In the passage on message ordering, how many messages does instance A send in sequence?

• Source passage:
_ _ _
I did some extensive testing to see if the messages that are sent, get received by the other instances in
the same order.

I wrote a simple test for testing point to point message send - receive : tests/com/sun/enterprise/ee/
cms/tests/p2pmessagesend/P2PMessageSendAndReceive.java

This test uses the MessageAction Signal to receive messages. I started 2 instances (one is the sender
while the other is the receiver). 10 messages are sent by instance A in sequence. The receiver i.e.
instance B does not receive the messages in the same order that they were sent in.
The logs show that the same thread takes care of calling the processNotification() method for each
message received. So its not a threading issue.
_ _ _
• Data listing:
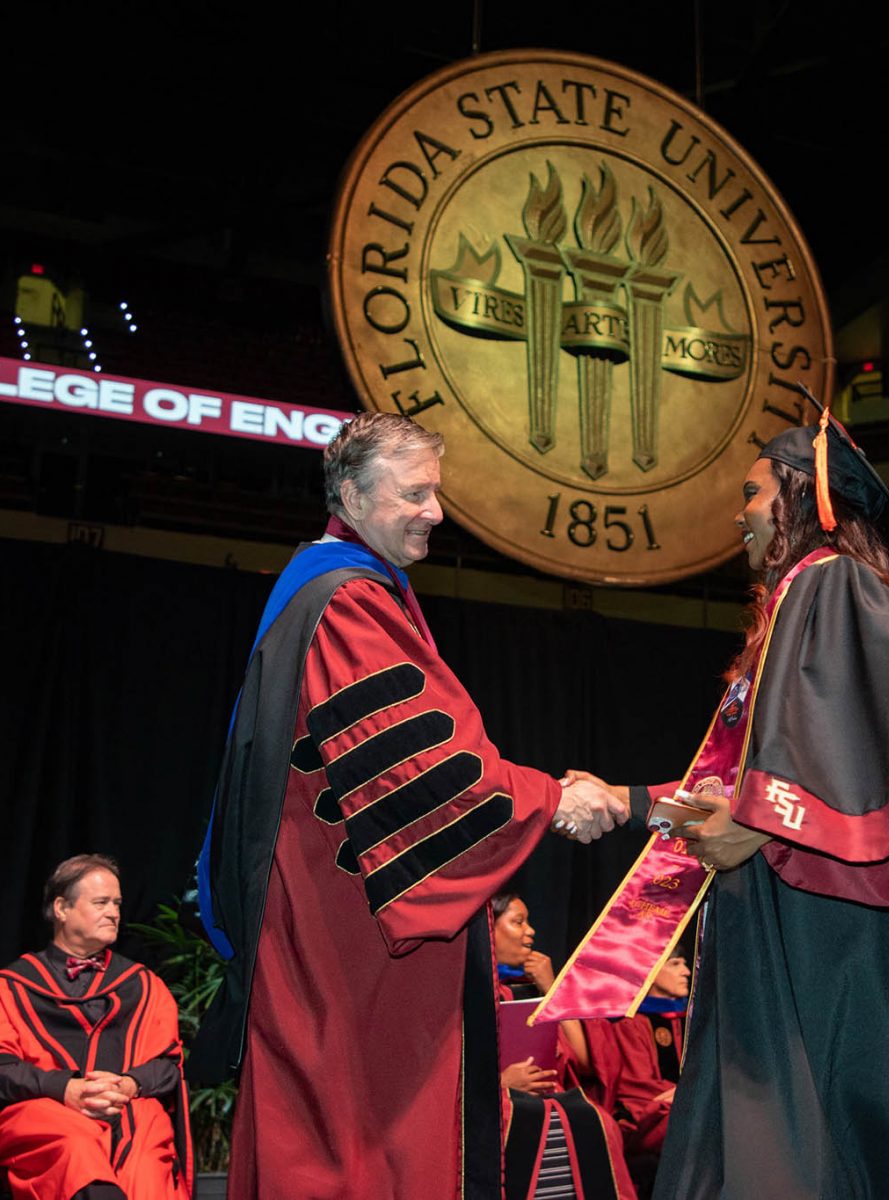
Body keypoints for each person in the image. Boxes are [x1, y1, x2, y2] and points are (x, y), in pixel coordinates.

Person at [192, 412, 627, 1200]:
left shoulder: (335, 588)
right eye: (416, 492)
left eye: (437, 492)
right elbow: (426, 776)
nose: (435, 510)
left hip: (323, 918)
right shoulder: (345, 602)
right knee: (355, 1149)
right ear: (352, 497)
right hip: (342, 938)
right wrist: (553, 798)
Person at [570, 416, 889, 1199]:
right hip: (785, 906)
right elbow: (731, 793)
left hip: (831, 928)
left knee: (808, 1144)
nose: (741, 513)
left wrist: (762, 823)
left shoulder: (835, 585)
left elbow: (865, 767)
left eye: (753, 493)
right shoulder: (794, 609)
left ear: (802, 495)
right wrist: (624, 801)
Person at [0, 854, 192, 1200]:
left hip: (130, 1106)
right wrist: (66, 1088)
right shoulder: (11, 987)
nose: (114, 913)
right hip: (45, 1110)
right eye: (101, 902)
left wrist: (128, 1084)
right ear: (62, 908)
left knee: (146, 1162)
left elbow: (168, 1065)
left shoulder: (144, 986)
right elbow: (3, 1069)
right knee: (75, 1150)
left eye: (117, 903)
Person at [493, 894, 636, 1200]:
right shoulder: (465, 992)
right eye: (518, 922)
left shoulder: (530, 991)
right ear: (488, 930)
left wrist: (552, 988)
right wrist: (501, 1083)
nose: (530, 931)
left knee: (597, 1120)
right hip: (494, 1100)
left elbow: (586, 1060)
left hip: (548, 1096)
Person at [585, 955, 690, 1198]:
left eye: (685, 964)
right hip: (648, 1118)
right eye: (675, 964)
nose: (686, 971)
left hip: (683, 1105)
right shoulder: (630, 1023)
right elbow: (637, 1087)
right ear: (650, 969)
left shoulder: (693, 1019)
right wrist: (689, 1092)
_ _ _
• Result for this exercise: 10 messages.